The Yellow Wall-paper by Charlotte Perkins Gilman
The short narrative has over the years been hailed as the one of the most significant early feminist literatures. The narrative illustrates the attitudes that existed throughout the 19th century regarding the physical and the mental health of women. The story is presented in a first person and is written by a woman who is confined by her husband (John) in an upstairs bedroom that the latter has rented for the duration of the summer. John restricts the author to work, which includes reading and writing. As such, the author has to hide the journal from John, as is certain that she has been suffering from what he refers to as a ‘temporary nervous depression’ (Gilman 648). It is notable that this condition was common among the women during that period. The windows to the room where the author is detained are barred and there is a door through the top of the stairs that allows John to restrict her movement. It is apparent that the narrative is written during the time when the women were being subjected to oppression by their male counterparts and the society as a whole. To analyze the narrative one can take several perspectives.

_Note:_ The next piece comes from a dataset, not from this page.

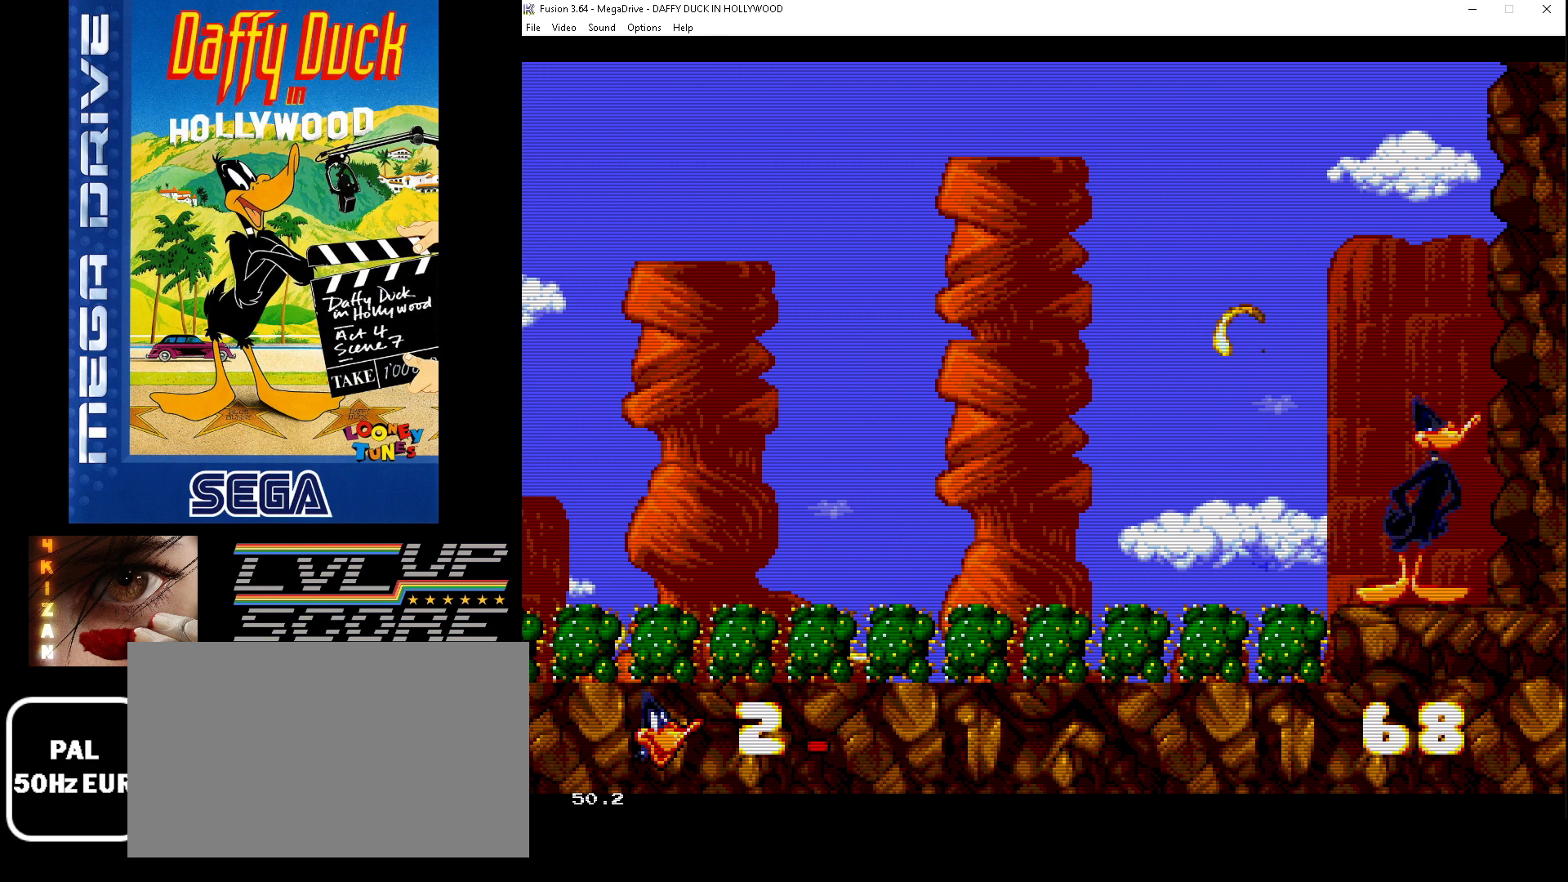
{"buttons": ["B", "DPAD_UP"], "events": [[67, "DPAD_UP", "down"], [100, "B", "down"]]}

First the story can be analyzed through the perspectives of the discourse by considering the male perception. The author takes a very resilient opinion against the males. Males are perceived as perceiving women first as children instead of individuals who can make their own decisions and live by them. This is evident when the narrator poses, “If a physician of high standing, and one's own husband, assures friends and relatives that there is really nothing the matter with one but temporary nervous depression -a slight hysterical tendency -what is one to do?” (648). The narrator shows the masculine perspective of the standing of women in the society through dialogue. This is apparent from the narrator’s explanation that regardless of what she says John does not believe her. As a typical 19th century male, John endeavors to transform his wife into a conformist by imposing his beliefs on her and expecting her to follow the same without any resistance (Thrailkill 525). For instance, John believes that there is nothing wrong with his wife and expects the wife to believe the same regardless of the wife’s physical and mental state. Further, John refers to his wife as a “blessed little goose” portraying her as a child and speaking to her in a manner that applies when an adult is speaking to a child. Through dialogue, Gilman manages to portray how women were oppressed through male perspectives during her time.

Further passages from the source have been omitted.